- What the task asks
Please show, unchanged, each line in the records below that contains the word "spleen".

- Record list
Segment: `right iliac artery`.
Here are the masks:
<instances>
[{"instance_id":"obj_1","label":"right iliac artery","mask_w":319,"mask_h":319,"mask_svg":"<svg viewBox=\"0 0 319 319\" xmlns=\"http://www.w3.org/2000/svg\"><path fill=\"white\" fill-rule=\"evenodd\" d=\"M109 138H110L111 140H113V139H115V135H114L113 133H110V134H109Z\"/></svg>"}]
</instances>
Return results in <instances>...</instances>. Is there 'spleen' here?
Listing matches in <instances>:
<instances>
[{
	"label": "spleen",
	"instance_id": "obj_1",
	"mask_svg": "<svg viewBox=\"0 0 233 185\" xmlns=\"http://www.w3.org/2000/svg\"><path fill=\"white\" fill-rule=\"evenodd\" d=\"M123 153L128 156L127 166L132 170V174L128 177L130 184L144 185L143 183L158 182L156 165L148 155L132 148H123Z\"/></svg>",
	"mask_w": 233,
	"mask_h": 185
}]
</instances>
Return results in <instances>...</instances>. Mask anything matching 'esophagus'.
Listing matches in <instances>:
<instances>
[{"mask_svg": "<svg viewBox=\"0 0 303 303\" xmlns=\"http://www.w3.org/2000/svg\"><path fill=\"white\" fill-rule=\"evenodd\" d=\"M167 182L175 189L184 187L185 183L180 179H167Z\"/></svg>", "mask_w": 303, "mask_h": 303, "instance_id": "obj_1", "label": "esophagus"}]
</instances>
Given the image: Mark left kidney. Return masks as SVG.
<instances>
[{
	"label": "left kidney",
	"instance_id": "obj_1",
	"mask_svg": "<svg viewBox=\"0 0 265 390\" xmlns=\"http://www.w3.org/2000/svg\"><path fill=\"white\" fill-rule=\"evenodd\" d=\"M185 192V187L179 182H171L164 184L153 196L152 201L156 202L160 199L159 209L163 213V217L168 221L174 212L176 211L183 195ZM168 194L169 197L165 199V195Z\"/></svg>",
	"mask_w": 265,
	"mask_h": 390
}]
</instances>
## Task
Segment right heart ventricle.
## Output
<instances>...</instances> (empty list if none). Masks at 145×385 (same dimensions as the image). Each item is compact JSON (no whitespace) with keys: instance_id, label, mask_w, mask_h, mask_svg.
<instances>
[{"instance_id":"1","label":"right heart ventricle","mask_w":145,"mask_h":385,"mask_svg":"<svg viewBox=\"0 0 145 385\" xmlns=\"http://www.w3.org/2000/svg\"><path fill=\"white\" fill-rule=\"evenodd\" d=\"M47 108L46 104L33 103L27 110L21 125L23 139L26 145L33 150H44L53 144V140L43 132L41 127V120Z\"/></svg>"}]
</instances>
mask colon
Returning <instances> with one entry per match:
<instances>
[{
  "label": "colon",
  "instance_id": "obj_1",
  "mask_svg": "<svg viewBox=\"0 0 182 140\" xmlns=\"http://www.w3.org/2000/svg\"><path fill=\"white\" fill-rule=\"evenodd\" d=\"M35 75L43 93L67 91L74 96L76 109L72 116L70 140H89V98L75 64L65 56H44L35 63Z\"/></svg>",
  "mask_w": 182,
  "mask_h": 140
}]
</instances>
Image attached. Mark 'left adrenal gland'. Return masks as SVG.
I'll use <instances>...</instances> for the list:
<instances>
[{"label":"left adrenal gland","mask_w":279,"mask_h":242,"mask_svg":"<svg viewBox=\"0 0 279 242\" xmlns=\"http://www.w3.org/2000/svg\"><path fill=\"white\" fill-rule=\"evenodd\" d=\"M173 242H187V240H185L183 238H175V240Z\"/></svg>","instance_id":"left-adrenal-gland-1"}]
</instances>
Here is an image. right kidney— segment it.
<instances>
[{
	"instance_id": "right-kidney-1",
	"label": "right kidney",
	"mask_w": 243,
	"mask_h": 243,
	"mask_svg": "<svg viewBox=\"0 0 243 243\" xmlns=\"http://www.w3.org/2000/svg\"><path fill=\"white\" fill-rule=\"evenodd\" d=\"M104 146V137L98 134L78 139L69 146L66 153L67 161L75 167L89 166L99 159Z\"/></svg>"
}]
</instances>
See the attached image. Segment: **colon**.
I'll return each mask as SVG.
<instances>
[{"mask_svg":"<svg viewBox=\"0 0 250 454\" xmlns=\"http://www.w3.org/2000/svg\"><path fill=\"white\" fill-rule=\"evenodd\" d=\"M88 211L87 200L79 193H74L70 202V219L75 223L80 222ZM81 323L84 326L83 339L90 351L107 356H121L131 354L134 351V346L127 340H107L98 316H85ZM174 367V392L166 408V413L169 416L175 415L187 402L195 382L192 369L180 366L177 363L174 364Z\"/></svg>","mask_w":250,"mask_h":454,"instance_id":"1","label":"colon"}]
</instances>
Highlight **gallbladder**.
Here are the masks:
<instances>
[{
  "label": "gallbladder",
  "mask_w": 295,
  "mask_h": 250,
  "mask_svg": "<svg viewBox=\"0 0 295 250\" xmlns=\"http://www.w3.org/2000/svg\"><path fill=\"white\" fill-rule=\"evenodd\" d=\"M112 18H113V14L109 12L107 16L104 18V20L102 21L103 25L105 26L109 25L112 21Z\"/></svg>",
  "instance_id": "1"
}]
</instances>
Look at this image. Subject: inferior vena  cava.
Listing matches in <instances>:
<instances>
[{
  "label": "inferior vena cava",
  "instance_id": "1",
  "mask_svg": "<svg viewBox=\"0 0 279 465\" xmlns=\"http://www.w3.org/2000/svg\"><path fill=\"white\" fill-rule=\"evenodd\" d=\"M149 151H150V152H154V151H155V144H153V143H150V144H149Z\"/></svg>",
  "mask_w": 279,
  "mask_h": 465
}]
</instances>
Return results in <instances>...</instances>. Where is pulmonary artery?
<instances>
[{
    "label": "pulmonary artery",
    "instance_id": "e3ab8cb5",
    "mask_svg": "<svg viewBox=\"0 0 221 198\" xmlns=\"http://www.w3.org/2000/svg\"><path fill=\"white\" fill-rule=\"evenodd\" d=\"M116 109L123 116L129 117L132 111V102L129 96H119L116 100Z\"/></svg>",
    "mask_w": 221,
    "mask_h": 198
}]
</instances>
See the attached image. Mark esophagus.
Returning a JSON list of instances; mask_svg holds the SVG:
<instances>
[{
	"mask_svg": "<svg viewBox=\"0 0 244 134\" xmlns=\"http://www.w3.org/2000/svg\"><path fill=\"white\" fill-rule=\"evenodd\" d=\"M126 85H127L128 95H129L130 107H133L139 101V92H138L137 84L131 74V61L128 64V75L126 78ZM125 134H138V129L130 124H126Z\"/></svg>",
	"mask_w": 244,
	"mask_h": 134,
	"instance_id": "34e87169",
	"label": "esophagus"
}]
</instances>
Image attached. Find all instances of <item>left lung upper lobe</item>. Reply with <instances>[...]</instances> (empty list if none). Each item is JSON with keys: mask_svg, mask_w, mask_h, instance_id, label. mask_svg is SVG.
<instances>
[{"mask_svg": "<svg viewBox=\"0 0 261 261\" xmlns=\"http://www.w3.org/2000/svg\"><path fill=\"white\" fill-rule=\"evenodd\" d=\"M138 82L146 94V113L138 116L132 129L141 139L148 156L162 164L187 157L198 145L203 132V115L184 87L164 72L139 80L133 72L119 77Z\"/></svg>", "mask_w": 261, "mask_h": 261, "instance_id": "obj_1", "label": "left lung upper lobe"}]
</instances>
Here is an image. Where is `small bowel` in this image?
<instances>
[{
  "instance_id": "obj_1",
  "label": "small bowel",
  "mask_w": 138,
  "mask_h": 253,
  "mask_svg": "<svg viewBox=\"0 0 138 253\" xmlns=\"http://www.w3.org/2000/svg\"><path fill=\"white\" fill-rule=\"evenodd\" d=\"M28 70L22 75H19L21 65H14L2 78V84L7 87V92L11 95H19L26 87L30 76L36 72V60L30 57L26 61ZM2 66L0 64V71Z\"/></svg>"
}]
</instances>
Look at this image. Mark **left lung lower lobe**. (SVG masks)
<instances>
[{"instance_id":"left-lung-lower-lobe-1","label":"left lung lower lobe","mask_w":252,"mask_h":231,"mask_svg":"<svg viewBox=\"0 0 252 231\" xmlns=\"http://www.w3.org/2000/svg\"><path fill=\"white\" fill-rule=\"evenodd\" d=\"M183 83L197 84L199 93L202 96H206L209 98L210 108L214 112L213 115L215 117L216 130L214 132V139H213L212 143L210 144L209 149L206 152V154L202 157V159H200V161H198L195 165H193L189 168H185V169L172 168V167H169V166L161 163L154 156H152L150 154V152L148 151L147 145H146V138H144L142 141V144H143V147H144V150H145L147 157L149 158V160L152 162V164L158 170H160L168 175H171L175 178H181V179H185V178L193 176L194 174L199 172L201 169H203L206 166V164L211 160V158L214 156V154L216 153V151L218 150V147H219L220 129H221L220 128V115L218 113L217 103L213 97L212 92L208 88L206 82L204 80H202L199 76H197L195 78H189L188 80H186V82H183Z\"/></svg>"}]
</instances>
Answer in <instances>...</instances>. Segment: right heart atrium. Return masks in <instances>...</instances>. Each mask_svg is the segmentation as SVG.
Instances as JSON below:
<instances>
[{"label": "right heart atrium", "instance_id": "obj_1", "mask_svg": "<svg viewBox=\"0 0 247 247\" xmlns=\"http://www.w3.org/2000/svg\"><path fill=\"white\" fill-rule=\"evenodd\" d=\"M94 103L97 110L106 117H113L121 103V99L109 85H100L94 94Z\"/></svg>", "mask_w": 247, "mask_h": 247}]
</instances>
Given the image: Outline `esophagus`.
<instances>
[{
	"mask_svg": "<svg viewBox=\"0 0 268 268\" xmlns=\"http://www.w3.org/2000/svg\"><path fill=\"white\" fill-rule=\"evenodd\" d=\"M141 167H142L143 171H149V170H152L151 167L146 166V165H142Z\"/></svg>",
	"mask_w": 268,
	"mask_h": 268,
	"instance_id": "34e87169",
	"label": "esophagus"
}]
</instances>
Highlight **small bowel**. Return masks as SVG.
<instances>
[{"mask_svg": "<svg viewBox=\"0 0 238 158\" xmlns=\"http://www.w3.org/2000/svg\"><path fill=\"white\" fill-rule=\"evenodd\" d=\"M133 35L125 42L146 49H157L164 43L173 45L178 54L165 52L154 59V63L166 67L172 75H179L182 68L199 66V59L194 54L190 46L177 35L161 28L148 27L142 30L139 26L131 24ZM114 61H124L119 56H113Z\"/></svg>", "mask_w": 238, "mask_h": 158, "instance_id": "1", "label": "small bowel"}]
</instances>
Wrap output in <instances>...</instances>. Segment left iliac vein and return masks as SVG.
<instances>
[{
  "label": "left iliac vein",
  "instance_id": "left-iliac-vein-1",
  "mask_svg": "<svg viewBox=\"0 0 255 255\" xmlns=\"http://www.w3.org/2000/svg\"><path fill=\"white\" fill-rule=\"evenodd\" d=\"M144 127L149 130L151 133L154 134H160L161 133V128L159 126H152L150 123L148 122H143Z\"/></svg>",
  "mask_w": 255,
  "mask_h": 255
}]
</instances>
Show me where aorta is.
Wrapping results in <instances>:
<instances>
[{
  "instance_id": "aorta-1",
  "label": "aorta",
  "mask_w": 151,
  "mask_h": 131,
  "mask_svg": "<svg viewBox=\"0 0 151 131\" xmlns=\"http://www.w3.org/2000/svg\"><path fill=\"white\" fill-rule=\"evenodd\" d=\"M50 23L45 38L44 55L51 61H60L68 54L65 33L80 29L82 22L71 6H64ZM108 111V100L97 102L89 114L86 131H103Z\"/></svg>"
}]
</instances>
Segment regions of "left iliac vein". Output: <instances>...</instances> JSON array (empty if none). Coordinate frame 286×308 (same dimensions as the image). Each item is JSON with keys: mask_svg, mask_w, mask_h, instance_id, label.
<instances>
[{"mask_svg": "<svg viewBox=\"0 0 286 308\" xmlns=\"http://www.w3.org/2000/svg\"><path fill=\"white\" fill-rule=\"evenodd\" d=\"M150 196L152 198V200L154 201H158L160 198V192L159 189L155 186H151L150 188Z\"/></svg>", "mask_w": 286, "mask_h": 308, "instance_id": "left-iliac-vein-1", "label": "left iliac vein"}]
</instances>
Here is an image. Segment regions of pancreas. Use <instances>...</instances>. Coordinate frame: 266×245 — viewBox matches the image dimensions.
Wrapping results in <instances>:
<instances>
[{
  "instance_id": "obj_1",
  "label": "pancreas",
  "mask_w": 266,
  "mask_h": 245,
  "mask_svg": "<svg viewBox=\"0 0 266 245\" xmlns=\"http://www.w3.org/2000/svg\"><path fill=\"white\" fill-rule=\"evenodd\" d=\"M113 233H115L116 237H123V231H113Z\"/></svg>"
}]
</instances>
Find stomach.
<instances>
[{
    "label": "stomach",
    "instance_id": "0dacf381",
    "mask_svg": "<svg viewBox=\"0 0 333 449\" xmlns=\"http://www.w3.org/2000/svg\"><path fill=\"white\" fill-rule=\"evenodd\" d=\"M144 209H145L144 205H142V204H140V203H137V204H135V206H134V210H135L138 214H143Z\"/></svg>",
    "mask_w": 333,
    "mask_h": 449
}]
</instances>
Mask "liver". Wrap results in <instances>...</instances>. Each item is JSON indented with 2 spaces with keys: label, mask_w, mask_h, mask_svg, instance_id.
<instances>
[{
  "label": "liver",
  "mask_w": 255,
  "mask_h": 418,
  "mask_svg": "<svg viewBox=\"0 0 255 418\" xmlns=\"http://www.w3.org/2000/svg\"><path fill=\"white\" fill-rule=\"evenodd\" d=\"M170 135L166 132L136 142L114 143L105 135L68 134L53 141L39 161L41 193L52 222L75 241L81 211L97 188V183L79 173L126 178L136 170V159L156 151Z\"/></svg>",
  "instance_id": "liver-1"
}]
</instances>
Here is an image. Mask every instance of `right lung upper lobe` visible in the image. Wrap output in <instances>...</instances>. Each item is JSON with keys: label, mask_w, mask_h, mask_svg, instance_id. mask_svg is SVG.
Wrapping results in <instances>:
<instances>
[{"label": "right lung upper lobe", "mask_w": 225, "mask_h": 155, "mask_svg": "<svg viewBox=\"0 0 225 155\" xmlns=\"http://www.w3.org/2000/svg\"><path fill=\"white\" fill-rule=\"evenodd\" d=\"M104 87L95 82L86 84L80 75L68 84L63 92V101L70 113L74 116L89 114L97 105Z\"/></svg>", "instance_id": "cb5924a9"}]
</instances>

- Expected answer
Return results in <instances>...</instances>. Is there 'spleen' here?
	"label": "spleen",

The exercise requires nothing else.